The 70,000-strong Palmyrene army, assembled on the plain of Emesa, nearly routed the Romans. In an initial thrill of victory they hastened their advance, breaking their lines and enabling the Roman infantry to attack their flank. The defeated Zenobia headed to her capital on the advice of her war council, leaving her treasury behind her. In Palmyra, the empress prepared for a siege. Aurelian blocked food-supply routes and there were probably unsuccessful negotiations. According to the Augustan History , Zenobia said that she would fight Aurelian with the help of her Persian allies. However, the story was probably fabricated and used by the emperor to link Zenobia to Rome's greatest enemy. If such an alliance existed, a much-larger frontier war would have erupted. However, no Persian army was sent. As the situation worsened, the queen left the city for Persia intending on seeking help from Palmyra's former enemy. Aurelian, learning about Zenobia's departure, sent a contingent which captured the empress before she could cross the Euphrates to Persia. Palmyra capitulated soon after news of Zenobia's captivity reached the city in August 272. Zenobia's fate is uncertain since ancient historians left conflicting accounts. Zosimus wrote that she died before crossing the Bosporus on her way to Rome. According to this account, the empress became ill or starved herself to death. The generally unreliable chronicler, John Malalas, wrote that Aurelian humiliated Zenobia by stopping her through the eastern cities on a dromedary. In Antioch, the emperor had her chained and seated on a dais in the hippodrome for three days before the city's population. Others defended Zenobia appeared in Aurelian's triumph and was then beheaded. Most ancient historians and modern scholars agree that Zenobia was displayed in Aurelian's 274 triumph. According to the other historians, her life was spared after Aurelian's triumph. The Augustan History recorded that Aurelian gave Zenobia a villa in Tibur near Hadrian's Villa, where she lived with her children. Zonaras wrote that Zenobia married a nobleman, and Syncellus wrote that she married a Roman senator. The house she reportedly occupied became a tourist attraction in Rome.
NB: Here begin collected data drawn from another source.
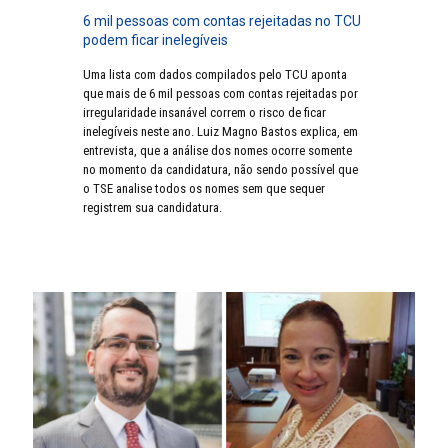
6 mil pessoas com contas rejeitadas no TCU
podem ficar inelegíveis
Uma lista com dados compilados pelo TCU aponta
que mais de 6 mil pessoas com contas rejeitadas por
irregularidade insanável correm o risco de ficar
inelegíveis neste ano. Luiz Magno Bastos explica, em
entrevista, que a análise dos nomes ocorre somente
no momento da candidatura, não sendo possível que
o TSE analise todos os nomes sem que sequer
registrem sua candidatura.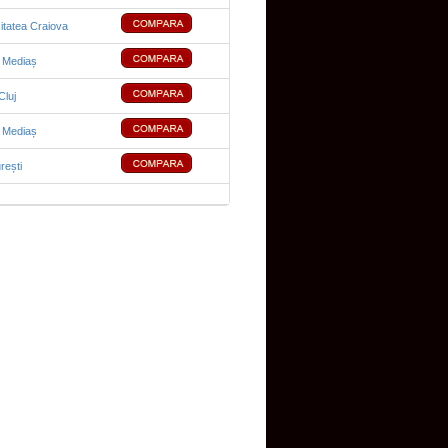
itatea Craiova
 Mediaș
luj
 Mediaș
rești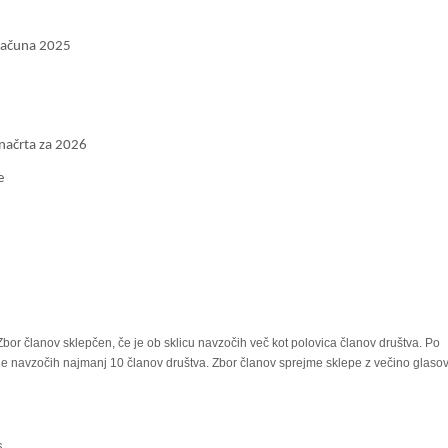
 računa 2025
načrta za 2026
e
bor članov sklepčen, če je ob sklicu navzočih več kot polovica članov društva. Po
e je navzočih najmanj 10 članov društva. Zbor članov sprejme sklepe z večino glaso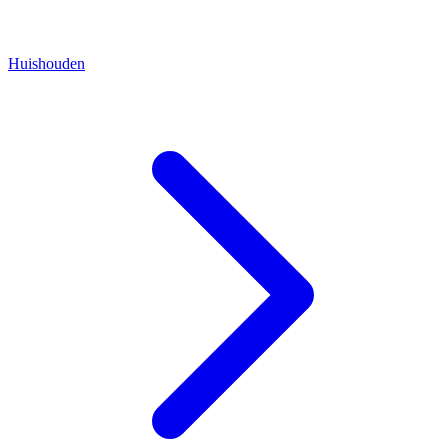
Huishouden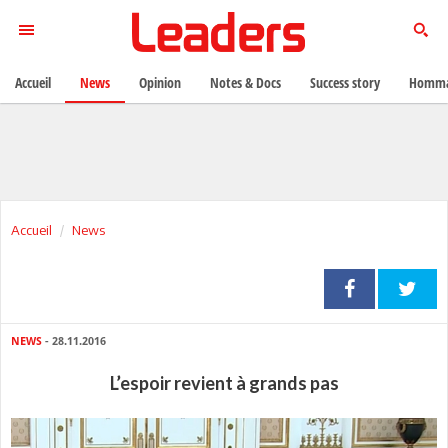
Accueil
News
Opinion
Notes & Docs
Success story
Homma
Accueil
News
NEWS
- 28.11.2016
L’espoir revient à grands pas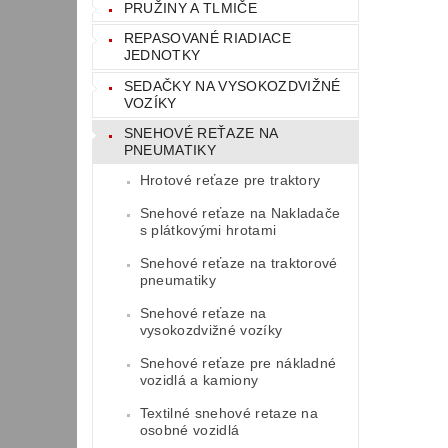
PRUŽINY A TLMIČE
REPASOVANÉ RIADIACE
JEDNOTKY
SEDAČKY NA VYSOKOZDVIŽNÉ
VOZÍKY
SNEHOVÉ REŤAZE NA
PNEUMATIKY
Hrotové reťaze pre traktory
Snehové reťaze na Nakladače
s plátkovými hrotami
Snehové reťaze na traktorové
pneumatiky
Snehové reťaze na
vysokozdvižné vozíky
Snehové reťaze pre nákladné
vozidlá a kamiony
Textilné snehové retaze na
osobné vozidlá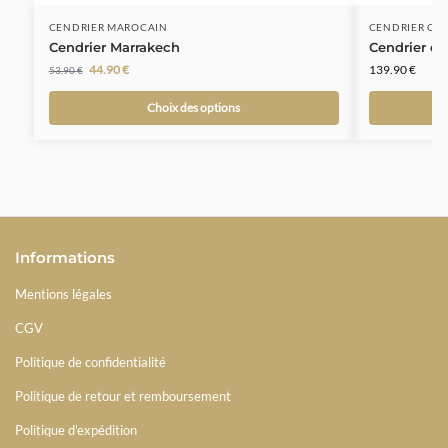
CENDRIER MAROCAIN
CENDRIER CÉ
Cendrier Marrakech
Cendrier de
44.90
€
139.90
€
53.90
€
Choix des options
Informations
Mentions légales
CGV
Politique de confidentialité
Politique de retour et remboursement
Politique d'expédition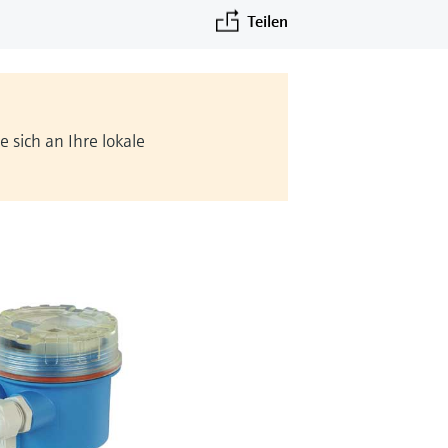
Teilen
 sich an Ihre lokale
Zenobia was a cultured monarch and fostered an intellectual environment in her court, which was open to scholars and philosophers. She was tolerant toward her subjects and protected religious minorities. The empress maintained a stable administration, which governed a multicultural, multiethnic empire. All this tales have been recorded about her fate. Her rise and fall have inspired historians, artists and novelists, and she is a patriotic symbol in Syria.